Violence: The suppliers of legal products resolve their disagreements peacefully in court. But the suppliers of illegal products, like drugs, cannot do so, because both contestants would be imprisoned. Instead, the disagreements are resolved by force. Also, drug's criminalization raises the prices, increasing the number of robberies to satisfy addictions. The criminalization of drugs is the most important cause of violence in America - especially in black communities. It's also causing civil war in Colombia and may do so in Afghanistan, providing havens to terrorists.
Gambling: The numbers racket, which used to be prevalent in black areas, is illegal. But government-sponsored lotteries, whose odds are far less favorable, have increased gambling addiction tremendously, especially among the poor.
Licensing Laws prevent blacks from competing with whites. For example, many blacks can't call themselves hairdressers unless they undergo long and expensive licensing courses. But generally, the blacks only want to braid black hair, a skill the courses do not teach.
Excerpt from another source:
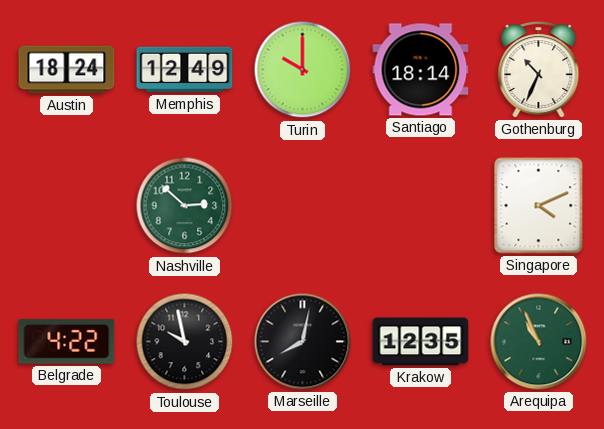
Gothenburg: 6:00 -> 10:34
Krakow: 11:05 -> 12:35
Affirmative Action brings to good colleges black students who are not prepared for the intellectual rigors. Many such students drop out, considering themselves to be failures.
Education: Far too many children, especially in the central cities, discontinue their schooling before learning to read. The cities of New Jersey, for example, spend approximately $12,000 per student per year - highest in the nation. Yet New Jersey's public schools are poor. If governments instead provided vouchers, enabling parents to send their children to any school, the competition would force government schools to improve. Campaign contributions by teachers unions have prevented this inventive policy from being passed.
Many of the above laws were passed with good intentions. But as to most big-government policies, the actual, long-term results are opposite to the intended results. The most racist aspect of American life today is its laws.